Obama’s Transitional Strategy: Suleiman’s My Man

February 4, 2011

It is becoming clearer that the Obama administration is attempting to cynically “manage” the politics of Egypt’s uprising against dictator Hosni Mubarak. Reportedly, they have now swung heavily behind the insertion of newly enthroned vice-dictator Omar Suleiman (Mubarak’s long-serving head of intelligence and go-to man for the torturing of rendered terrorism suspects) as “transitional” leader with strong military backing.

As protesters have managed to hold Tahrir Square against attacks from government sponsored thugs, so Washington has ditched earlier plans for Mubarak to stand down later this year. Now, the plan is for the military to sustain a transitional regime, which may include elements of the Muslim Brotherhood, until a permanent settlement can be arranged.

The elevation of Suleiman is no victory for the protesters. In a televised interview given yesterday, he referred to Mubarak as a father figure, blamed pro-democracy protesters for the violence and spoke about foreign conspiracies fomented by the press, giving a green light to further attacks on journalists. As he put it, “I blame certain friendly states who are hosting unfriendly TV stations who charge the youth against the state” while he went onto suggest that the protesters wee advocating “chaos” with their demands for immediate change, which he suggested was alient to “Egyptian culture.”

In another interview, Suleiman also defended pro-Mubarak gangs who have killed at least 13 people, and driven police vehicles through crowds of unarmed demonstrators, claiming that “The pro-Mubarak group behaved very well” and protesting his ignorance about how the gangs had come to target the crowds in Tahrir Square.

This is certainly not a man who Egyptians can trust to deliver democratic change. In reality, Suleiman represents the wholesale retention of the cronyism, militarism and subservience to American diktats that has characterised the Mubarak years – which is why Obama seems so keen to retain him.

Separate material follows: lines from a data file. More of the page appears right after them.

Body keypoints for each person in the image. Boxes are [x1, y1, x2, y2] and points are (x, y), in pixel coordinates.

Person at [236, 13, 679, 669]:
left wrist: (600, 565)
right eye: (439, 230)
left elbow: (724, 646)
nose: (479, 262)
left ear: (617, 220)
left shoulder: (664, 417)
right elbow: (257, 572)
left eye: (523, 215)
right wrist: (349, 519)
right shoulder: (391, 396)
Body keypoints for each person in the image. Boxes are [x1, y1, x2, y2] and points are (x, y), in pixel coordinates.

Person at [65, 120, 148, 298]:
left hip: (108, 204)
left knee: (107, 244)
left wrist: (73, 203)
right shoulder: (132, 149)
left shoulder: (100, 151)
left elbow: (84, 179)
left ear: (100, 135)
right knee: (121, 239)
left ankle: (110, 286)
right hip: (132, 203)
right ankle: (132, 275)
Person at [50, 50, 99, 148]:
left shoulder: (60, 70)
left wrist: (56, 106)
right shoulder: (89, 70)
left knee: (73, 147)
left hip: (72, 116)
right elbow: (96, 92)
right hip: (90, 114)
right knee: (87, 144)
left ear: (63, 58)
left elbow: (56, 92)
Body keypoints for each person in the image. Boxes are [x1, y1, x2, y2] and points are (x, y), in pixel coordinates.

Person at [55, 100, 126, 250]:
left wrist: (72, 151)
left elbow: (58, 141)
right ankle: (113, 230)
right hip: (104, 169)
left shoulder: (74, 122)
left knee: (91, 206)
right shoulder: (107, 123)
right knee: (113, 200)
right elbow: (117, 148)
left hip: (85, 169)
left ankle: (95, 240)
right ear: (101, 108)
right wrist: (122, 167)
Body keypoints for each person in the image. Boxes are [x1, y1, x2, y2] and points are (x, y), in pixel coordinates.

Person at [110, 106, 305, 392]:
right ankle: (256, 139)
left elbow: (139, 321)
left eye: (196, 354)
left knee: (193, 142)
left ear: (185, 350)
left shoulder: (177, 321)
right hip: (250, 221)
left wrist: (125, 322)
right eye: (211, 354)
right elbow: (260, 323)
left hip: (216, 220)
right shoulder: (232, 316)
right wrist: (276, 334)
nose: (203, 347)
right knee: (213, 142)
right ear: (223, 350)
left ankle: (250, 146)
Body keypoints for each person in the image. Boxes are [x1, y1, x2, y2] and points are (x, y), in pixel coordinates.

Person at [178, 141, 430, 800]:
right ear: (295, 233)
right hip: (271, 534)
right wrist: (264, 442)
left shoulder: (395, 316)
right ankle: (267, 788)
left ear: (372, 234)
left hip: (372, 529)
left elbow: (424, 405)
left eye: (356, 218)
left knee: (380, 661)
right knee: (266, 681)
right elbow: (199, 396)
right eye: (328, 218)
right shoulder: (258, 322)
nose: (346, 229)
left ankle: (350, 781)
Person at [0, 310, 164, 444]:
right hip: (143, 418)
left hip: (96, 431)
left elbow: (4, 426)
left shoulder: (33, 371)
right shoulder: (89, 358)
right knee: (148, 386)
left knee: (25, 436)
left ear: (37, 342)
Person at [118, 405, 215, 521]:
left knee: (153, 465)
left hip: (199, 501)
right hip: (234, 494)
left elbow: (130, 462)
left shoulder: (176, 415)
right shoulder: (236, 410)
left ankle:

None of this management has deterred thousands of people from heading to Tahrir Square today for what is being dubbed “departure Friday.” Checkpoints are up, with all being checked for police IDs while today many have come dressed in construction helmets, a reference to the stones and molotov cocktails rained upon their heads for the past few nights.

But in the morning, army personnel removed the makeshift barricades erected by protesters in order to block attacks from outside the square (including cavalry charges) raising fears that the army planned to stand by again as pro-government militiamen gathered. Those militia have reportedly been deployed on roads outside central Cairo, preventing protesters from entering the city to join the crowds, yet may appear later as the demonstration grows. Others have accused the army and police of working together to prevent entry to the square overnight. As Shaaban Mindawy put it, “The army was confiscating food and medical supplies that people were trying to bring inside. The officers were telling people that thugs may attack them and take their money.”

The situation is tense. Much depends upon how many people can be mobilized today, and how the authorities respond. If they use violence, and the protests flare, rather than dying down, then the “transitional” strategy may be in tatters, and Egyptian democracy may rise from its fragments.